• **Trabajo requerido**:
Prolonga el texto sobre la muerte de Buñuel a partir de su última oración.

• **Texto de lectura**:
“Ya muero”. Esas fueron sus últimas palabras. Testigos presenciales corroboran que apenas unos minutos antes del paro cardiorrespiratorio definitivo, miró a su esposa Jeanne y dejó en el aire esas escuetas, sencillas, profundas como su obra, dos palabras. No volvió a abrir la boca.
Al día siguiente, respetando sus propias instrucciones, fue incinerado en el crematorio del mexicano barrio de Las Lomas, en un acto al que, también siguiendo su deseo, solo asistieron su viuda, sus hijos y unos pocos e íntimos amigos.
Muerte recurrente
La muerte y su entorno fueron, a lo largo de toda su existencia, tema buñueliano recurrente. En sus memorias escribió: “A veces me interrogo sobre las formas que puede adoptar. Me digo a veces que una muerte repentina es admirable, como la de mi amigo Max Aub, que murió de pronto mientras jugaba a las cartas. Pero, de ordinario, mis preferencias se dirigen a una muerte más lenta, más esperada, permitiendo saludar por última vez toda la vida que hemos conocido”.
Con su ironía habitual, cuando se acercaba a los 80, comentaba: “Desde hace varios años, cada vez que abandono un lugar que conozco bien, donde he vivido y trabajado, que ha formado parte de mí mismo como París, Madrid, Toledo, El Paular, San José Purúa… me detengo un instante para decir adiós a ese lugar. Me dirijo a él, digo: Adiós. Aquí conocí momentos felices. Sin ti mi vida hubiera sido diferente. Ahora, me voy, no te volveré a ver, tu continuarás sin mí, te digo adiós. Digo adiós a todo, a las montañas, a la fuente, a los árboles y a las ranas”.

[Entradas guardadas]

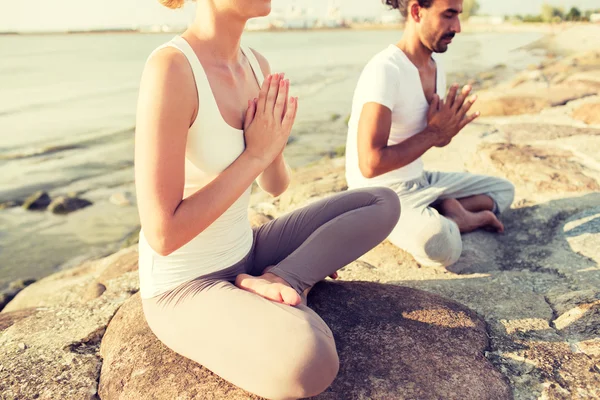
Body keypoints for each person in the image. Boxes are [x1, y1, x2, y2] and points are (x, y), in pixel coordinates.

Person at [134, 0, 401, 398]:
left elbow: (275, 186)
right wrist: (254, 154)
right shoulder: (172, 69)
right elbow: (163, 234)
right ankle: (274, 289)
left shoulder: (255, 64)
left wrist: (273, 146)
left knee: (381, 202)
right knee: (311, 363)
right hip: (185, 284)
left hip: (248, 249)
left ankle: (282, 278)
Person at [344, 0, 515, 268]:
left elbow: (433, 138)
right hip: (380, 195)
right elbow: (370, 164)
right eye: (448, 15)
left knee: (503, 190)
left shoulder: (436, 67)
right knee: (439, 245)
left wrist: (445, 131)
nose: (457, 27)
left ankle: (445, 210)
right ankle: (459, 219)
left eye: (458, 16)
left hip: (420, 180)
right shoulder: (385, 69)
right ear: (416, 11)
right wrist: (435, 133)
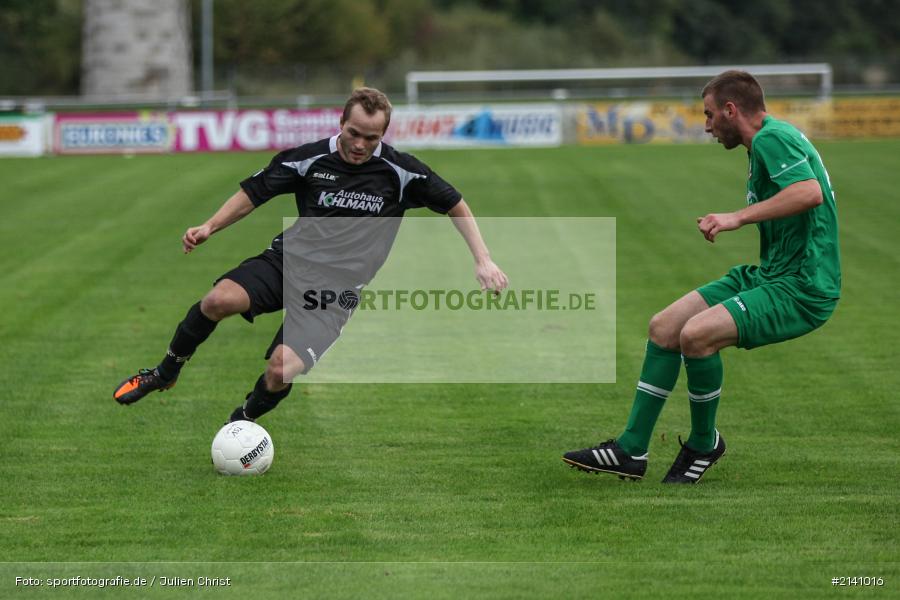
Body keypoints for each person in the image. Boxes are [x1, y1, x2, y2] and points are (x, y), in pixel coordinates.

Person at [114, 87, 509, 422]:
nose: (360, 144)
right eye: (354, 133)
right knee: (218, 300)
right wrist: (209, 227)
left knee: (280, 370)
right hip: (287, 263)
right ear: (341, 123)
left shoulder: (402, 172)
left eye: (371, 138)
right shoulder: (308, 159)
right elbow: (255, 192)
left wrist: (483, 258)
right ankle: (165, 372)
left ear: (384, 135)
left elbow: (455, 203)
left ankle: (243, 422)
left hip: (335, 288)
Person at [563, 70, 840, 484]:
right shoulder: (768, 140)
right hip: (769, 274)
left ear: (732, 110)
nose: (707, 125)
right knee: (665, 327)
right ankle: (631, 449)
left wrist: (735, 218)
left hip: (802, 286)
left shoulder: (769, 138)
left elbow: (808, 192)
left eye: (710, 115)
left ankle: (703, 443)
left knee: (696, 336)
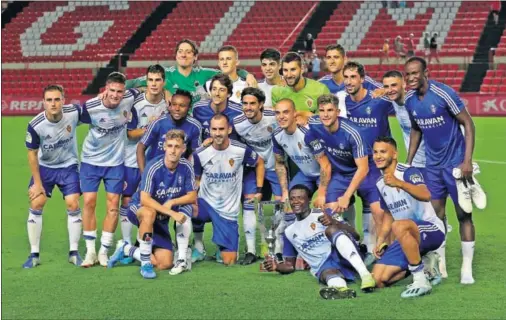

• **Espacio de respuesta**:
Lúcido, vitalista
Pero Buñuel, vitalista empedernido y lúcido hasta sus instantes finales, conservó hasta el último día su costumbre de tomarse un aperitivo antes de comer y una copa larga previa a la cena.
Con la pérdida del oído había renunciado a los viajes pues le horrorizaba la idea de morir lejos de su casa, en un hospital o en una habitación de hotel. Como le inquietaba la posibilidad de padecer una agonía larga. Precisamente, la de Franco le causó una impresión profunda que le llevó a declarar: “A pesar del personaje, compadezco su terrible final”.
El hecho es que la muerte forma parte indisoluble de su vida y su obra. “La muerte está en mi vida. Nunca he querido ignorarla ni negarla. Pero no hay gran cosa que decir cuando se es ateo como yo. Habrá que morir con el misterio. A veces me digo que quisiera saber, pero ¿saber qué? No se sabe ni durante, ni después. Después de todo, la nada”.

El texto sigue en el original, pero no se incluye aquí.